Ainda no começo da semana, Bolsonaro voltou a colocar em dúvida as eleições americanas e alegou que o ex-presidente Donald Trump — que concorreu pela tentativa de reeleição em 2020 — poderia ter razão em suas acusações sobre fraude, pois “estava muito bem” no pleito e que fica “com o pé atrás”. O diplomata observou que não há um clima de entendimento entre os dois presidentes.
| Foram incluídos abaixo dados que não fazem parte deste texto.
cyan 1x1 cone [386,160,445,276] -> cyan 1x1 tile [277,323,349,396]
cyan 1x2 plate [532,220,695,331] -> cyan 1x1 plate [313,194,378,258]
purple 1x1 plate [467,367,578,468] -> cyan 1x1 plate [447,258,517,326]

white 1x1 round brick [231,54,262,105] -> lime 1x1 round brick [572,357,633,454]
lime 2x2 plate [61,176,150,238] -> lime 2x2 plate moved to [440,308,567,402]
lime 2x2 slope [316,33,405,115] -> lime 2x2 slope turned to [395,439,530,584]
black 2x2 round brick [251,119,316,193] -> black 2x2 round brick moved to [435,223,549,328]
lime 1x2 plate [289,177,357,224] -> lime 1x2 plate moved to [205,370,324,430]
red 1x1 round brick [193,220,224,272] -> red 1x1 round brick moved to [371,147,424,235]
“Há um clima frio entre eles por causa desse fator Trump e reiterada afirmação que eleições não foram totalmente transparentes. Biden talvez fale da China. Deve falar genericamente que existe esforço das autocracias de estender influência pelo mundo, mas que é necessário uma espécie de comunidade da democracia de países abertos”.
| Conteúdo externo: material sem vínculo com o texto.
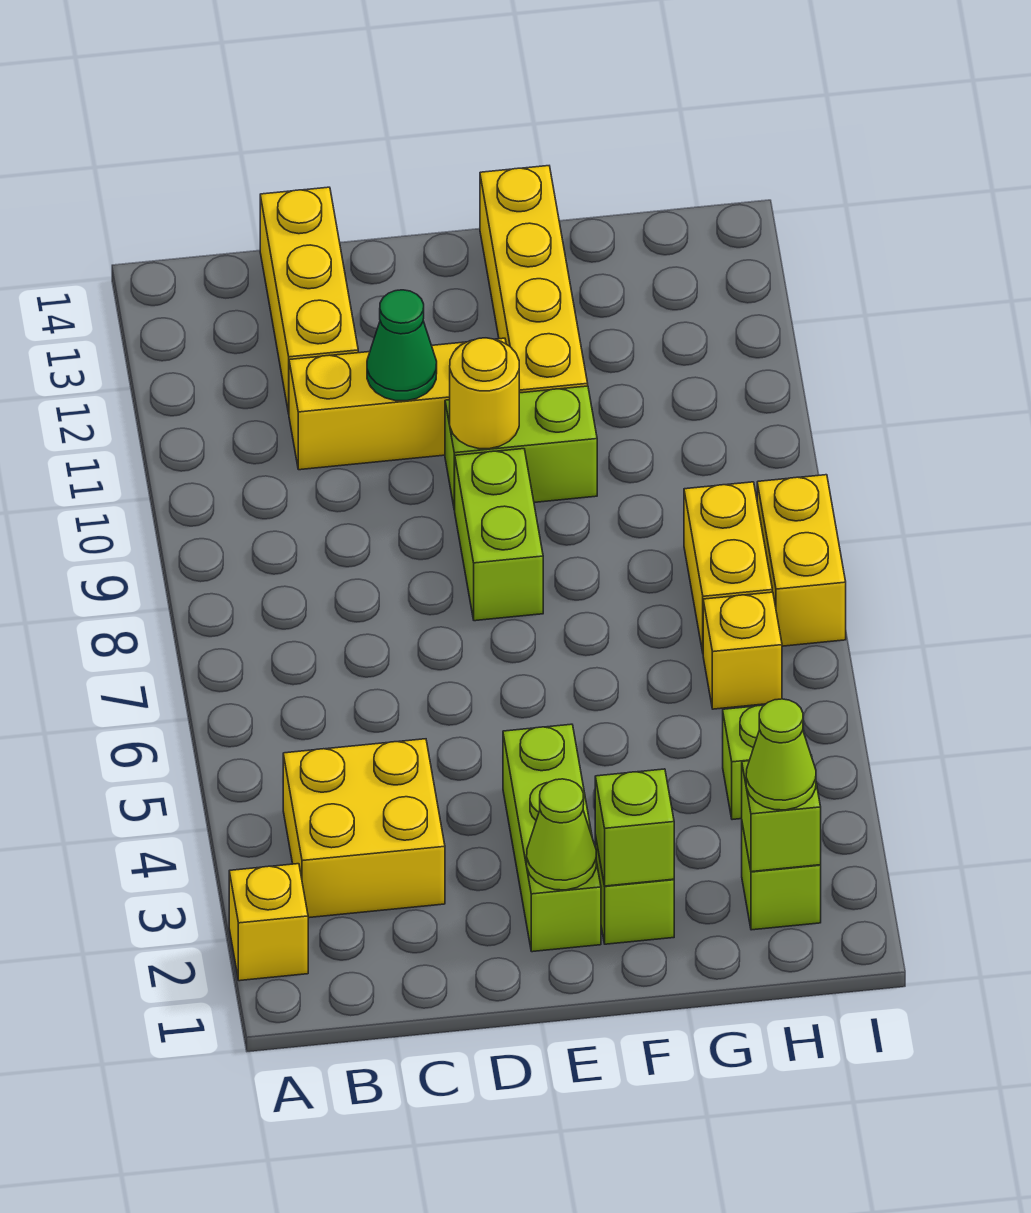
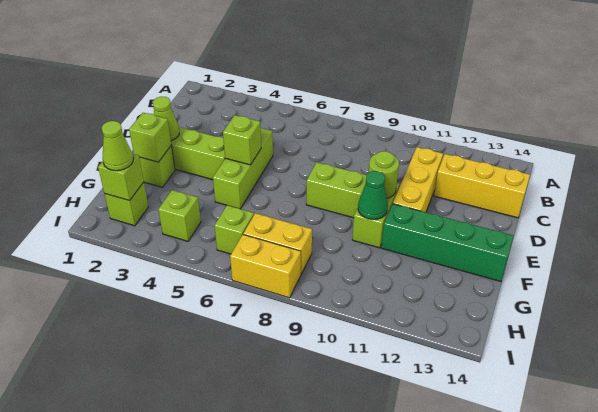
yellow 1x1 brick [229,864,308,981] -> none
yellow 2x2 brick [283,739,445,918] -> none
none -> lime 1x3 brick [213,128,273,209]
green 1x1 cone [367,290,437,401] -> green 1x1 cone moved to [358,171,388,220]
none -> lime 1x1 brick [223,115,261,165]
yellow 1x1 round brick [450,338,519,449] -> lime 1x1 round brick [369,151,399,198]
yellow 1x4 brick [480,166,588,393] -> green 1x4 brick [381,204,513,282]
yellow 1x1 brick [703,592,782,709] -> lime 1x1 brick [214,205,254,254]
Outra pauta que deverá ser destaque na conversa privada, apontou, será o desaparecimento do indigenista da Fundação Nacional do Índio (Funai) Bruno Araújo Pereira e o jornalista inglês Dom Phillips, colaborador do jornal The Guardian.
“Biden vai pedir que o governo faça todo o esforço para encontrar os dois desaparecidos. Porém, com o desmonte das políticas ambientais, Bolsonaro é o co-autor desses crimes pois incita essa violência”.